Investors were told this week to steer clear of those shipowners who do not disclose their CO2 footprint as a first step towards decarbonisation.
The “green” message came from former Lauritzen chief executive Mads Peter Zacho, now working at the Maersk Mc-Kinney Moller Center for Zero Carbon Shipping.
He said a few shipowners were powering ahead on the climate agenda but others were opposed to doing anything while others dithered.
It was time for investors to put a “red flag” up against those vessel operators that had not embraced the necessity of action, he argued.
Zacho is right but it is also fair to blame the global regulator, the International Maritime Organization, for shipowner hesitancy.
The IMO has failed to provide the leadership needed to build confidence in the industry.
That is why the European Union for one has just given up waiting and moved forward with its emissions trading scheme plan for shipping.
Are we finally reaching a stage when the IMO is declared unfit for purpose? I think we are. And I don’t blame secretary general Kitack Lim for that.
The IMO’s internal structures and workings are riddled with contradictions — not least the number of vested industry interests allowed to participate in the decision-making process.
This is meant to produce “realistic and workable” solutions that the shipping industry can implement without impossible financial demands.
And it’s not just industry. There are some big member states who continue to throw grit in the machine and who behind the scenes are frustrating progress, putting their own economic development before climate action.
Lim is in this respect a slightly helpless cog in a big and quite ruthless machine that leaves the IMO mired in delay and obfuscation. Inertia has been almost institutionalised at the IMO — it has been working so slowly for so long.
Snail-speed action is entirely inappropriate for the scale of the problem facing us and let’s spell it out: there is no pain-free way of decarbonising.
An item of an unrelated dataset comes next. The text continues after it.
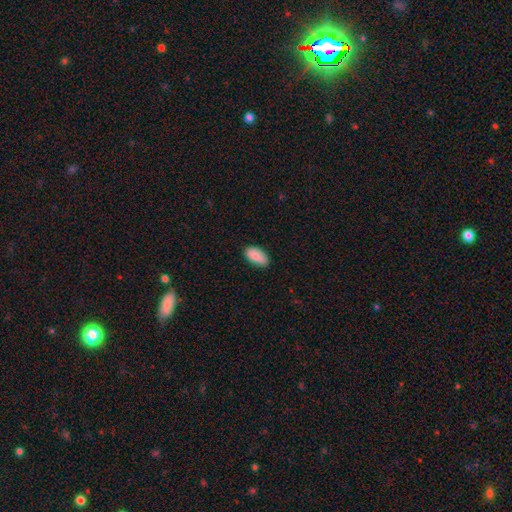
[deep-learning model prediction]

But we do have to do it — fast.
The United Nations itself seems to be coming to the same conclusion that its own offspring, the IMO, cannot do its job.
Dire warning
Last week, the UN’s Intergovernmental Panel on Climate Change (IPCC) gave its direst warning yet about the failures of meeting the wider challenge.
Jim Skea, a professor at Imperial College London and co-chair of the working group behind the latest and final report, said: “It’s now or never if we want to limit global warming to 1.5C. Without immediate and deep emissions reductions across all sectors, it will be impossible.”
And the report itself, drawing upon the work of thousands of scientists, appeared to contain its own warning to the IMO with encouragement for individual governments to go it alone and introduce their own greening regulations.
“Improvements to national and international governance structures would further enable the decarbonisation of shipping and aviation,” it argues.
“Such improvements could include, for example, the implementation of stricter efficiency and carbon intensity standards for the sectors.”
And to highlight the dissonance between the IPCC and the IMO came the latter’s side-stepping of a tough decision on the worst kind of “black carbon” being emitted by vessels in the ground zero for climate breakdown: the Arctic.
Just after the IPCC report, the IMO’s Sub-Committee on Pollution Prevention and Response introduced “goal-based guidance” on black carbon rather than anything close to an outright ban on the use of heavy fuel oil in the far north.
This led to withering criticism from non-governmental organisations expecting more.
‘Out of step’
“For too long, the IMO has been out of step with other UN agencies on climate change and is in effect acting as a rogue element within the UN system … The IMO must face up to its responsibilities, putting its priorities in line with the UN on climate change, and use the collective political power and technological know-how of the shipping industry to … drastically limit shipping’s contribution to the global climate crisis,” said Dr Sian Prior, lead advisor to the Clean Arctic Alliance.
She pointed out that over the past five years black carbon emissions in the Arctic have more than doubled. Discussions on the subject have been going on for more than a decade.
To mix metaphors with regard to the IMO, it seems like the “rogue elephant” is drinking in the last chance saloon. I personally do not see how this large beast will reform itself but equally a national regulatory free-for-all is not something to welcome.